What is this Government’s response? They have rejected Mr Jones’s demand for further devolution but surely the Department of Energy and Climate Change will not ride roughshod over the express will of parish councils, county councils, the Welsh Assembly Government and, most importantly, the whole community of Montgomeryshire, Shropshire and beyond. According to the Telegraph on 9 October a spokesman for DECC said:
“All applications for wind farm developments and electricity network infrastructure should be dealt with on a case by case basis, taking into account the views of local people”.
Who exactly is going to deal with these applications? Name the Minister. Who will balance the antagonism of local people, the expressed hostility of their representatives, the obvious environmental considerations, and the impact on tourism and the local economy against the expensive and limited capacity for generating electricity that these wind farms possess? The impact on the people and the beautiful countryside will be devastating. I do not share the gleam in the eye of those who try to tell us that turbines are a thing of beauty. It is all a question of proportion. The countryside can absorb a certain number of these structures.

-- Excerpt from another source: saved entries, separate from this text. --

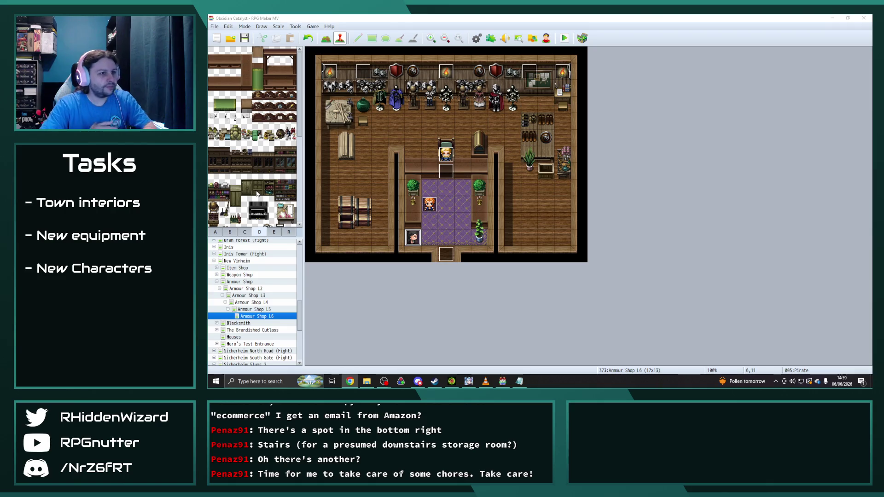
{"action": "left_click", "coordinate": [243, 267]}
{"action": "left_click", "coordinate": [217, 268]}
{"action": "left_click", "coordinate": [256, 302]}
{"action": "left_click", "coordinate": [363, 137]}
{"action": "left_click", "coordinate": [216, 268]}
{"action": "left_click", "coordinate": [257, 316]}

Indeed, in Dulas valley near Machynlleth, the first community-owned wind turbine in the United Kingdom was erected in 2003 and serves the local population, who own it, very well. But 800 turbines in the area proposed will be completely and wholly out of proportion. If localism means anything at all to this Government, the ruination of the hills should be taken by bodies that are accountable locally.
For those who think that mid-Wales is an empty and barren land that does not matter, I advise them to read the report commissioned during the Dulas valley inquiry of 1970 from the University of Aberystwyth, which stressed the value of the strong community life, the strength of the culture and the human effects of the proposed development upon a mid-Wales community. At that time, the Secretary of State for Wales, Lord Cledwyn, determined and announced that no Welsh valley would be sacrificed again. It is time for the Secretary of State for Wales in the present Government to step in and to follow that precedent.